*** Block opens ***

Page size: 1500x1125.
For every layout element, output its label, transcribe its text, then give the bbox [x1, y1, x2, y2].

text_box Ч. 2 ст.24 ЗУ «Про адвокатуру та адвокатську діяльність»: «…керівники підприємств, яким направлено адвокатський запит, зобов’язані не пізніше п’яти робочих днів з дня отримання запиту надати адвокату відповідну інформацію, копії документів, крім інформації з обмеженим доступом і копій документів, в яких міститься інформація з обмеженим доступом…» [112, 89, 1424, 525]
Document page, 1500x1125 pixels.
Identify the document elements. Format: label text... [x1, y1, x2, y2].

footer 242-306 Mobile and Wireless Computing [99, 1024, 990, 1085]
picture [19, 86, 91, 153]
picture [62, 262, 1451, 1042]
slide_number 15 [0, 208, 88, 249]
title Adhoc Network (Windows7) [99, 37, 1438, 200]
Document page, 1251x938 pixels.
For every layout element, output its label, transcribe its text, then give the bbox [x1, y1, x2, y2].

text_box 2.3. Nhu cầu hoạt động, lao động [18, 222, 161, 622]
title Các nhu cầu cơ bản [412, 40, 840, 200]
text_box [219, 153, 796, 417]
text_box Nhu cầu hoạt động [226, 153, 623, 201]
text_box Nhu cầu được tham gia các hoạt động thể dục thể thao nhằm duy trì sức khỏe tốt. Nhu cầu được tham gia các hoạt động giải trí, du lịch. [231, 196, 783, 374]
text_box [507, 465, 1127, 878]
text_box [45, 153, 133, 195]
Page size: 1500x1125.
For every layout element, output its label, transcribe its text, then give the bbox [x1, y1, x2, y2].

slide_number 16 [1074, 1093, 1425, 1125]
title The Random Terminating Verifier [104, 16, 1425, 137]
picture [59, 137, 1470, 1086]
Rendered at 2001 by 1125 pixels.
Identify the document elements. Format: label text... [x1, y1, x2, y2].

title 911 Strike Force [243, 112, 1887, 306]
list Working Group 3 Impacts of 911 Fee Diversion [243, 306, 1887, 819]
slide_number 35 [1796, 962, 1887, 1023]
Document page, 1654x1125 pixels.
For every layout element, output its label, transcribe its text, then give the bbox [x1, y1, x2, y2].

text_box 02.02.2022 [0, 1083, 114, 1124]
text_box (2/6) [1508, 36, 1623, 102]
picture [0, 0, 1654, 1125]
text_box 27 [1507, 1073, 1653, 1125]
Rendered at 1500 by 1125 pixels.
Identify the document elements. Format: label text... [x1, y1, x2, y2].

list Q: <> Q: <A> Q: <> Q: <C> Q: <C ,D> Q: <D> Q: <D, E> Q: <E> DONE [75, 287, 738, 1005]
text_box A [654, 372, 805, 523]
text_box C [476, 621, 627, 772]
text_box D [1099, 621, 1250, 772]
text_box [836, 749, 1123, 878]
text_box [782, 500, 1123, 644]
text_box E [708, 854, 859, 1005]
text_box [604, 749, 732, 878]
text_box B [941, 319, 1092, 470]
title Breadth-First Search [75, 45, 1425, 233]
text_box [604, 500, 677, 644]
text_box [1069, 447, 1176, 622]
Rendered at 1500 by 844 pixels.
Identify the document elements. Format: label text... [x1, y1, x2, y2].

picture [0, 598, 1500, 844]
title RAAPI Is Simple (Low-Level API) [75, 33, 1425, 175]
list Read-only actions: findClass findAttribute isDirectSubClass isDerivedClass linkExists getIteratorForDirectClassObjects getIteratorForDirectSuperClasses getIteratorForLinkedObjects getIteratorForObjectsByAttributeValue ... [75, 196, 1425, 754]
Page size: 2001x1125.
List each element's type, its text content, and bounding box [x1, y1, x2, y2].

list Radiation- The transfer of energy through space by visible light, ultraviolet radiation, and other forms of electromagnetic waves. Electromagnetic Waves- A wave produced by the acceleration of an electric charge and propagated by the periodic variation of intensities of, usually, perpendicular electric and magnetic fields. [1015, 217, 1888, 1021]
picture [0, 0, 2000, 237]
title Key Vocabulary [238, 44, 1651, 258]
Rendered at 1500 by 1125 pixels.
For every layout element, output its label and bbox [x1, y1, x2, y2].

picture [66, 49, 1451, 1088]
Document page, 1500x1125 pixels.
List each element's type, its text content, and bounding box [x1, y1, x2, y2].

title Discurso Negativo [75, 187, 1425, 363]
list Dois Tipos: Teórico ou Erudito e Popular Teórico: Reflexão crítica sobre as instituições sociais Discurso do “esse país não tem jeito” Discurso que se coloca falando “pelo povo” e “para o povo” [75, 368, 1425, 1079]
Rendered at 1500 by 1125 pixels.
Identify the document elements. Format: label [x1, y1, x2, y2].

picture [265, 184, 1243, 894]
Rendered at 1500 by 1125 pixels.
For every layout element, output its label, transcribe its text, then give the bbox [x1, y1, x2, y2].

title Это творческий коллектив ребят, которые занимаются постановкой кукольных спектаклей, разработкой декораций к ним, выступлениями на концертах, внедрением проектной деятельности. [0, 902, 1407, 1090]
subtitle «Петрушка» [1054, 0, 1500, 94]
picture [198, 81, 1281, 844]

*** Block closes ***

TASK PROMPT
Copy the data exactly as it was presented.

SOLUTION
Page size: 1500x1125.
For every layout element, output its label, transcribe its text, then give the bbox [x1, y1, x2, y2].

text_box Ч. 2 ст.24 ЗУ «Про адвокатуру та адвокатську діяльність»: «…керівники підприємств, яким направлено адвокатський запит, зобов’язані не пізніше п’яти робочих днів з дня отримання запиту надати адвокату відповідну інформацію, копії документів, крім інформації з обмеженим доступом і копій документів, в яких міститься інформація з обмеженим доступом…» [112, 89, 1424, 525]
Document page, 1500x1125 pixels.
Identify the document elements. Format: label text... [x1, y1, x2, y2].

footer 242-306 Mobile and Wireless Computing [99, 1024, 990, 1085]
picture [19, 86, 91, 153]
picture [62, 262, 1451, 1042]
slide_number 15 [0, 208, 88, 249]
title Adhoc Network (Windows7) [99, 37, 1438, 200]
Document page, 1251x938 pixels.
For every layout element, output its label, transcribe its text, then give the bbox [x1, y1, x2, y2].

text_box 2.3. Nhu cầu hoạt động, lao động [18, 222, 161, 622]
title Các nhu cầu cơ bản [412, 40, 840, 200]
text_box [219, 153, 796, 417]
text_box Nhu cầu hoạt động [226, 153, 623, 201]
text_box Nhu cầu được tham gia các hoạt động thể dục thể thao nhằm duy trì sức khỏe tốt. Nhu cầu được tham gia các hoạt động giải trí, du lịch. [231, 196, 783, 374]
text_box [507, 465, 1127, 878]
text_box [45, 153, 133, 195]
Page size: 1500x1125.
For every layout element, output its label, transcribe its text, then give the bbox [x1, y1, x2, y2].

slide_number 16 [1074, 1093, 1425, 1125]
title The Random Terminating Verifier [104, 16, 1425, 137]
picture [59, 137, 1470, 1086]
Rendered at 2001 by 1125 pixels.
Identify the document elements. Format: label text... [x1, y1, x2, y2].

title 911 Strike Force [243, 112, 1887, 306]
list Working Group 3 Impacts of 911 Fee Diversion [243, 306, 1887, 819]
slide_number 35 [1796, 962, 1887, 1023]
Document page, 1654x1125 pixels.
For every layout element, output its label, transcribe its text, then give the bbox [x1, y1, x2, y2].

text_box 02.02.2022 [0, 1083, 114, 1124]
text_box (2/6) [1508, 36, 1623, 102]
picture [0, 0, 1654, 1125]
text_box 27 [1507, 1073, 1653, 1125]
Rendered at 1500 by 1125 pixels.
Identify the document elements. Format: label text... [x1, y1, x2, y2].

list Q: <> Q: <A> Q: <> Q: <C> Q: <C ,D> Q: <D> Q: <D, E> Q: <E> DONE [75, 287, 738, 1005]
text_box A [654, 372, 805, 523]
text_box C [476, 621, 627, 772]
text_box D [1099, 621, 1250, 772]
text_box [836, 749, 1123, 878]
text_box [782, 500, 1123, 644]
text_box E [708, 854, 859, 1005]
text_box [604, 749, 732, 878]
text_box B [941, 319, 1092, 470]
title Breadth-First Search [75, 45, 1425, 233]
text_box [604, 500, 677, 644]
text_box [1069, 447, 1176, 622]
Rendered at 1500 by 844 pixels.
Identify the document elements. Format: label text... [x1, y1, x2, y2].

picture [0, 598, 1500, 844]
title RAAPI Is Simple (Low-Level API) [75, 33, 1425, 175]
list Read-only actions: findClass findAttribute isDirectSubClass isDerivedClass linkExists getIteratorForDirectClassObjects getIteratorForDirectSuperClasses getIteratorForLinkedObjects getIteratorForObjectsByAttributeValue ... [75, 196, 1425, 754]
Page size: 2001x1125.
List each element's type, its text content, and bounding box [x1, y1, x2, y2].

list Radiation- The transfer of energy through space by visible light, ultraviolet radiation, and other forms of electromagnetic waves. Electromagnetic Waves- A wave produced by the acceleration of an electric charge and propagated by the periodic variation of intensities of, usually, perpendicular electric and magnetic fields. [1015, 217, 1888, 1021]
picture [0, 0, 2000, 237]
title Key Vocabulary [238, 44, 1651, 258]
Rendered at 1500 by 1125 pixels.
For every layout element, output its label and bbox [x1, y1, x2, y2].

picture [66, 49, 1451, 1088]
Document page, 1500x1125 pixels.
List each element's type, its text content, and bounding box [x1, y1, x2, y2].

title Discurso Negativo [75, 187, 1425, 363]
list Dois Tipos: Teórico ou Erudito e Popular Teórico: Reflexão crítica sobre as instituições sociais Discurso do “esse país não tem jeito” Discurso que se coloca falando “pelo povo” e “para o povo” [75, 368, 1425, 1079]
Rendered at 1500 by 1125 pixels.
Identify the document elements. Format: label [x1, y1, x2, y2].

picture [265, 184, 1243, 894]
Rendered at 1500 by 1125 pixels.
For every layout element, output its label, transcribe its text, then give the bbox [x1, y1, x2, y2].

title Это творческий коллектив ребят, которые занимаются постановкой кукольных спектаклей, разработкой декораций к ним, выступлениями на концертах, внедрением проектной деятельности. [0, 902, 1407, 1090]
subtitle «Петрушка» [1054, 0, 1500, 94]
picture [198, 81, 1281, 844]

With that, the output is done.